Loin d’être repu de ce statut, l’événement s’est forgé une réputation internationale qui le place parmi les grands festivals de musique du monde.

2,5 millions de spectateurs auraient participé à la fête en 2013, selon les organisateurs, ce qui lui vaut une seconde place dans le classement réalisé par MTV Iggy.

Une popularité qui s’explique par des affiches dantesques, à même de faire rougir les plus grands festivals dans le monde. De Rihanna à Mariah Carey en passant par Lenny Krativz, Scorpions ou encore Lionel Richie, le festival a régulièrement créé le buzz.

Kanye West, Quincy Jones, Joe Cocker ou encore Elton John sont passés par là, sans oublier Julio Iglesias, Kylie Minogue, Sting ou encore Stevie Wonder.

Cette édition n’est pas en manque puisqu’elle propose du lourd dès l’ouverture avec Justin Timberlake.

Stromaë, Alicia Keys, Ricky Martin, Jason Derulo et Ne-Yo seront de la partie ainsi que d’autres grands noms de la musique comme Kadem Saher, Carole Samaha, Robert Plant (Led Zeppelin) ou  encore IAM.

Comme chaque année le festival affronte aussi son lot de polémique avec la question récurrente de l’utilité du festival et de son financement.

Critiqué par des organisateurs d’autres festivals marocains qui lui reprochent de leur faire de l’ombre, Mawazine est aussi perçu par une partie de l’opinion publique comme un énorme gaspillage.

Interrogé sur le sujet, Aziz Daki, directeur artistique défend « l’inestimable vitrine culturel » que constitue l’événement, expliquant que le modèle économique du festival ne repose sur aucune subvention économique.

Aziz Daki espére ainsi répondre à ceux qui perçoivent le festival comme dilapidant l’argent du contribuable.
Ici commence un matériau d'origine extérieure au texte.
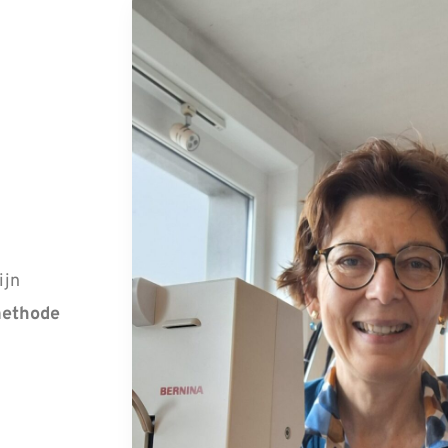
ijn
methode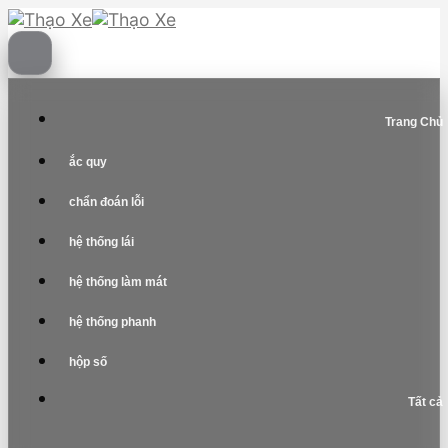
Skip
to
content
Trang Chủ
ắc quy
chẩn đoán lỗi
hệ thống lái
hệ thống làm mát
hệ thống phanh
hộp số
Tất cả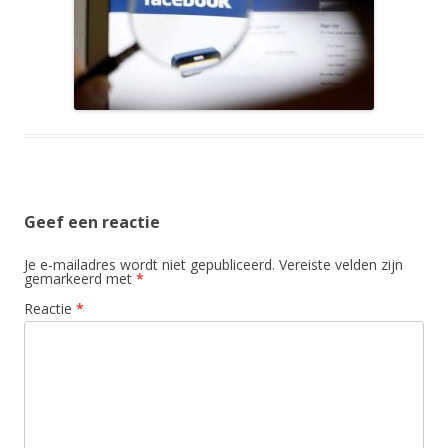
Geef een reactie
Je e-mailadres wordt niet gepubliceerd.
Vereiste velden zijn
gemarkeerd met
*
Reactie
*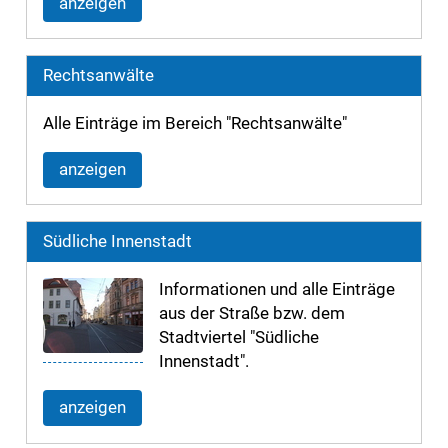
anzeigen
Rechtsanwälte
Alle Einträge im Bereich "Rechtsanwälte"
anzeigen
Südliche Innenstadt
Informationen und alle Einträge
aus der Straße bzw. dem
Stadtviertel "Südliche
Innenstadt".
anzeigen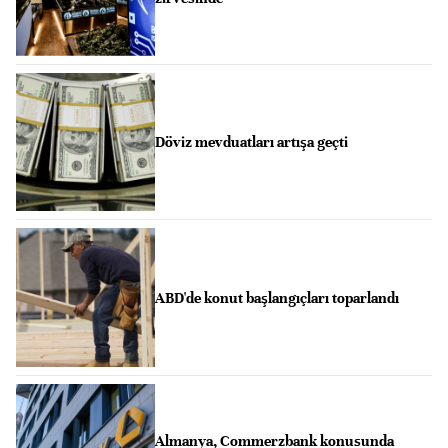
Döviz mevduatları artışa geçti
ABD'de konut başlangıçları toparlandı
Almanya, Commerzbank konusunda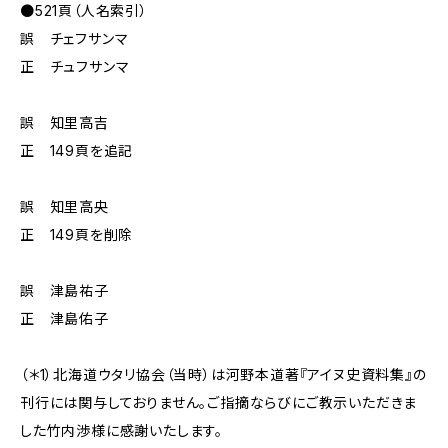
●521頁（人名索引）
誤 チェフサンマ
正 チュフサンマ
誤 知里高吉
正 149頁を追記
誤 知里高央
正 149頁を削除
誤 津島祐子
正 津島佑子
（＊1）北海道ウタリ協会（当時）は河野本道著『アイヌ史資料集』の
刊行には関与しておりません。ご指摘ならびにご教示いただきま
した竹内渉様に感謝いたします。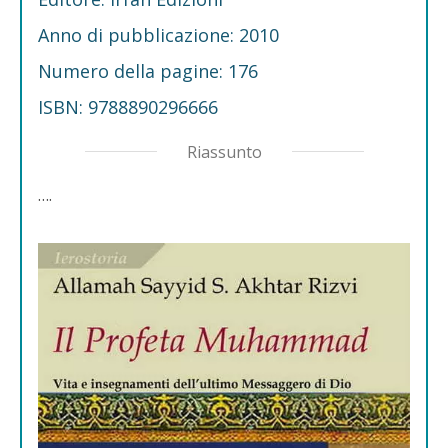
Anno di pubblicazione: 2010
Numero della pagine: 176
ISBN: 9788890296666
Riassunto
….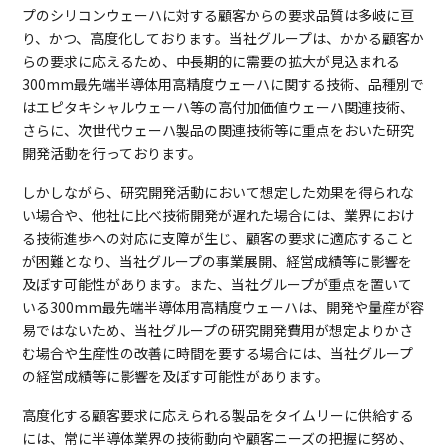
プのシリコンウェーハに対する顧客からの要求品質は多岐に亘
り、かつ、高度化しております。当社グループは、かかる顧客か
らの要求に応えるため、中長期的に需要の拡大が見込まれる
300mm最先端半導体用高精度ウェーハに関する技術、品種別で
はエピタキシャルウェーハ等の高付加価値ウェーハ関連技術、
さらに、次世代ウェーハ製品の関連技術等に重点をおいた研究
開発活動を行っております。
しかしながら、研究開発活動において想定した効果を得られな
い場合や、他社に比べ技術開発が遅れた場合には、業界におけ
る技術進歩への対応に支障が生じ、顧客の要求に適応すること
が困難となり、当社グループの事業展開、経営成績等に影響を
及ぼす可能性があります。また、当社グループが重点を置いて
いる300mm最先端半導体用高精度ウェーハは、開発や量産が容
易ではないため、当社グループの研究開発費用が想定よりかさ
む場合や生産性の改善に時間を要する場合には、当社グループ
の経営成績等に影響を及ぼす可能性があります。
高度化する顧客要求に応えられる製品をタイムリーに供給する
には、常に半導体業界の技術動向や顧客ニーズの把握に努め、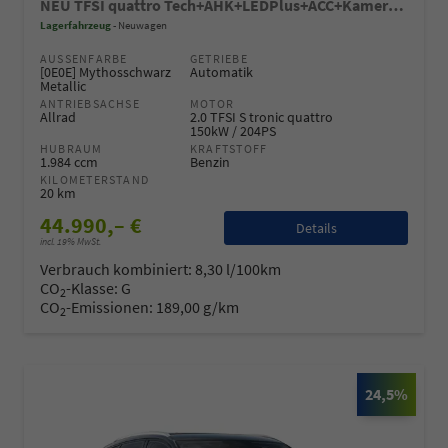
NEU TFSI quattro Tech+AHK+LEDPlus+ACC+Kamera+Alu18+Volllack
Lagerfahrzeug
Neuwagen
AUSSENFARBE
GETRIEBE
[0E0E] Mythosschwarz
Automatik
Metallic
ANTRIEBSACHSE
MOTOR
Allrad
2.0 TFSI S tronic quattro
150kW / 204PS
HUBRAUM
KRAFTSTOFF
1.984 ccm
Benzin
KILOMETERSTAND
20 km
44.990,– €
Details
incl. 19% MwSt.
Verbrauch kombiniert:
8,30 l/100km
CO
-Klasse:
G
2
CO
-Emissionen:
189,00 g/km
2
24,5%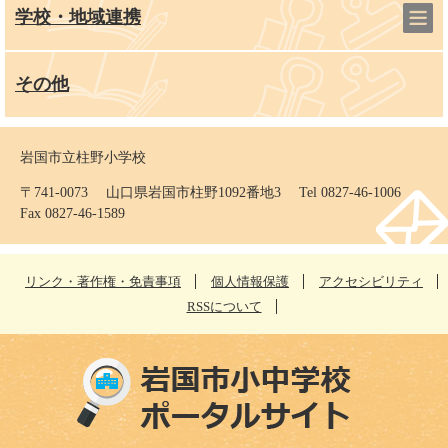
学校・地域連携
その他
岩国市立柱野小学校
〒741-0073 山口県岩国市柱野1092番地3 Tel 0827-46-1006
Fax 0827-46-1589
リンク・著作権・免責事項
個人情報保護
アクセシビリティ
RSSについて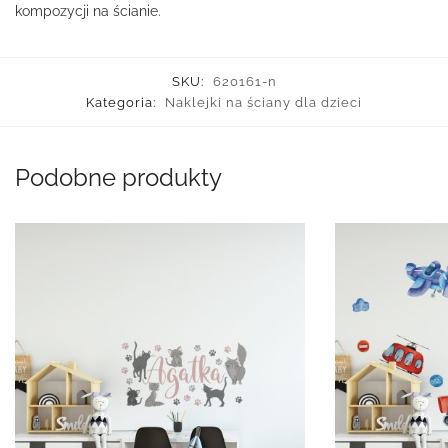
kompozycji na ścianie.
SKU:
620161-n
Kategoria:
Naklejki na ściany dla dzieci
Podobne produkty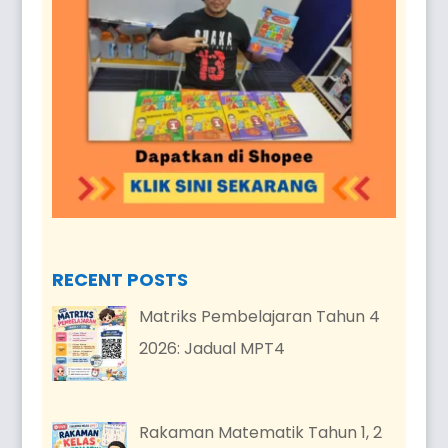
RECENT POSTS
Matriks Pembelajaran Tahun 4
2026: Jadual MPT4
Rakaman Matematik Tahun 1, 2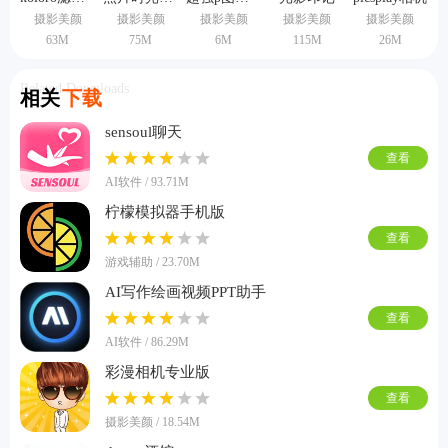
摄影美颜
摄影美颜
摄影美颜
摄影美颜
摄影美颜
63M
75M
6M
115M
26M
Related Downloads
相关
下载
sensoul聊天
查看
AI软件 / 93.71M
柠檬模拟器手机版
查看
游戏辅助 / 23.70M
AI写作绘画视频PPT助手
查看
AI软件 / 86.29M
彩漫相机专业版
查看
摄影美颜 / 18.54M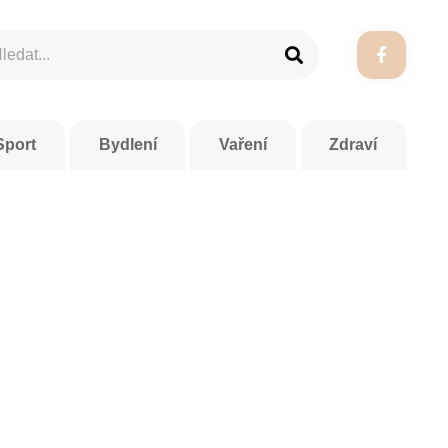
Sport
Bydlení
Vaření
Zdraví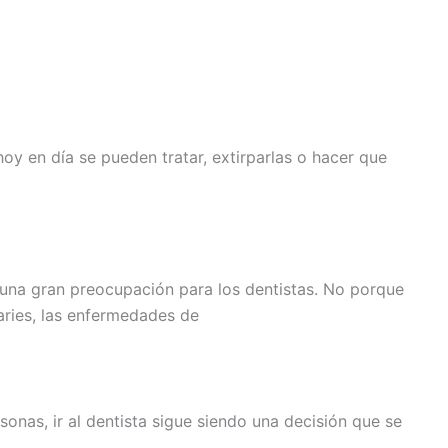
oy en día se pueden tratar, extirparlas o hacer que
una gran preocupación para los dentistas. No porque
aries, las enfermedades de
nas, ir al dentista sigue siendo una decisión que se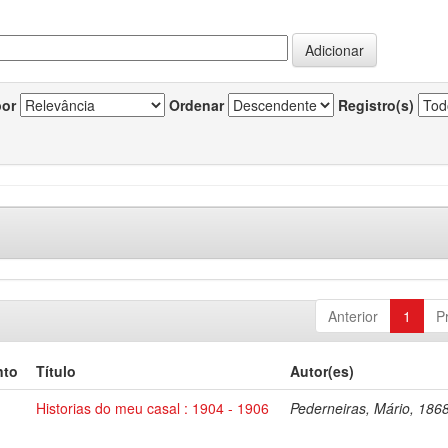
por
Ordenar
Registro(s)
Anterior
1
P
nto
Título
Autor(es)
Historias do meu casal : 1904 - 1906
Pederneiras, Mário, 186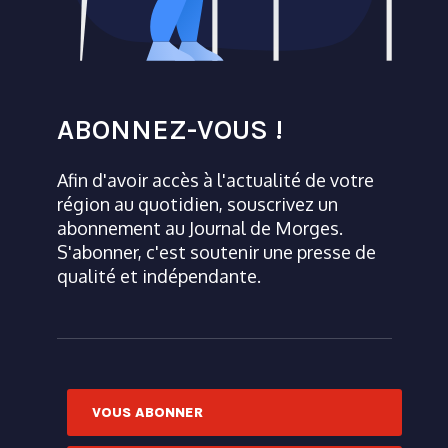
ABONNEZ-VOUS !
Afin d'avoir accès à l'actualité de votre
région au quotidien, souscrivez un
abonnement au Journal de Morges.
S'abonner, c'est soutenir une presse de
qualité et indépendante.
VOUS ABONNER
Pour la seconde fois cette année, Mawazine n’aura aucun sponsor public ou semi-publics, explique Aziz Daki.

Seuls les sponsors privés et les revenus variables alimenteraient le budget. Mawazine se défend ainsi d’être un des très rares festivals au monde à ne percevoir aucun argent public.

Tel que présenté par les organisateurs, ce résultat serait le fruit d’une évolution qui, depuis treize ans, aurait permis à Mawazine d’être un festival presque entièrement autonome.

Selon l’organisation, cette transformation a débuté en 2008, année où le festival a réduit la part de son budget alimenté par les subventions publiques.

Ces dernières seraient ainsi passées de 6 % à 0 % du budget total de Mawazine. L’augmentation des revenus variables aurait ainsi favorisé la gratuite pour plus de 98 % des festivaliers.